━━━ DATA EXCERPTS
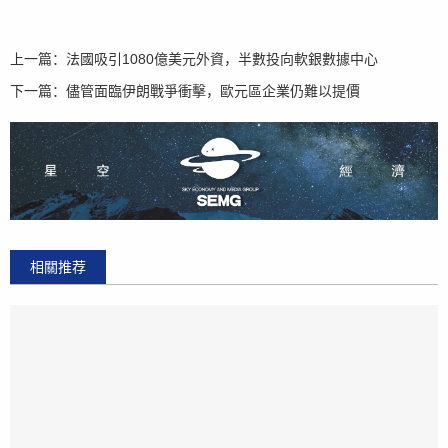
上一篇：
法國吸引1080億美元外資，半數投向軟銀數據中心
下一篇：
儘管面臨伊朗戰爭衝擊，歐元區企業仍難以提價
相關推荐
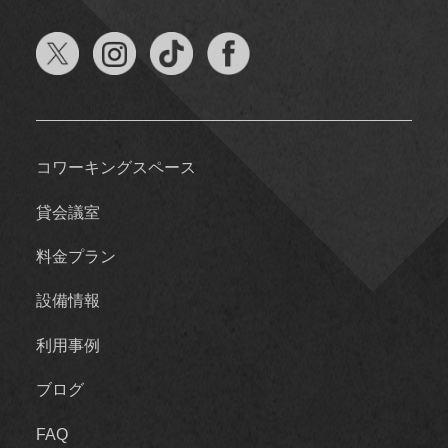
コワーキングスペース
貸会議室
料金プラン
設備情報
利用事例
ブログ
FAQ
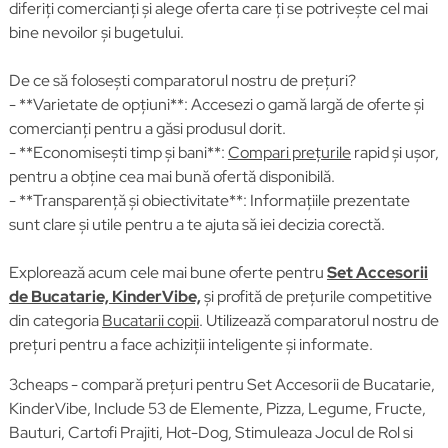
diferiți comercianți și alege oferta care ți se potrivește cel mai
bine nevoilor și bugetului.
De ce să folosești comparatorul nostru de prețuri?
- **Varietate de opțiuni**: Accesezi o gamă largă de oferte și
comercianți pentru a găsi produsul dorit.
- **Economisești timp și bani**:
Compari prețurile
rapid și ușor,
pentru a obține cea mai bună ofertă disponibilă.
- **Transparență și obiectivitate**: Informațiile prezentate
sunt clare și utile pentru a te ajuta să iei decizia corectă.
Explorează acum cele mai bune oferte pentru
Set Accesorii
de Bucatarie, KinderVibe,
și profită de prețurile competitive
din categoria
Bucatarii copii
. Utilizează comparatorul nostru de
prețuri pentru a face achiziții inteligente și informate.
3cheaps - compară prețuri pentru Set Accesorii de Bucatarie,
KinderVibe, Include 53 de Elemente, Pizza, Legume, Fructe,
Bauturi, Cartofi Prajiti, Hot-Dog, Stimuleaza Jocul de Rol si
━━━━━━
━━━ DATA EXCERPTS
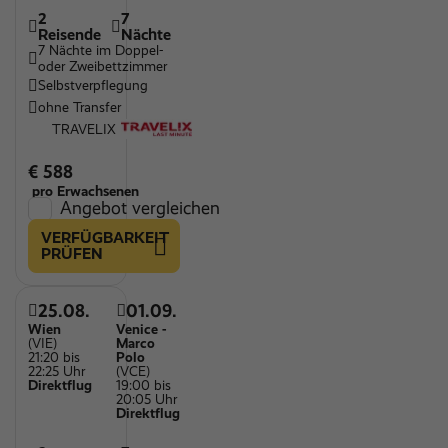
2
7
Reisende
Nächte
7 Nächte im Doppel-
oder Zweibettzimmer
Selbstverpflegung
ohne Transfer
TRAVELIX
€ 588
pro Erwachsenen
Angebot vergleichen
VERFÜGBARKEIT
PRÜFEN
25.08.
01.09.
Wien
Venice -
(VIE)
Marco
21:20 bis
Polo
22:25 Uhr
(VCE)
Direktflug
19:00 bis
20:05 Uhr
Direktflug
━━━━━━
- TASK STATEMENT -
Write out only the lines that run from the line containing "Bucatarii copii" through the line containing "Bauturi, Cartofi Prajiti, Hot-Dog, Stimuleaza", both included, exactly as they appear above.

- RESPONSE -
Bucatarii copii
. Utilizează comparatorul nostru de
prețuri pentru a face achiziții inteligente și informate.
3cheaps - compară prețuri pentru Set Accesorii de Bucatarie,
KinderVibe, Include 53 de Elemente, Pizza, Legume, Fructe,
Bauturi, Cartofi Prajiti, Hot-Dog, Stimuleaza Jocul de Rol si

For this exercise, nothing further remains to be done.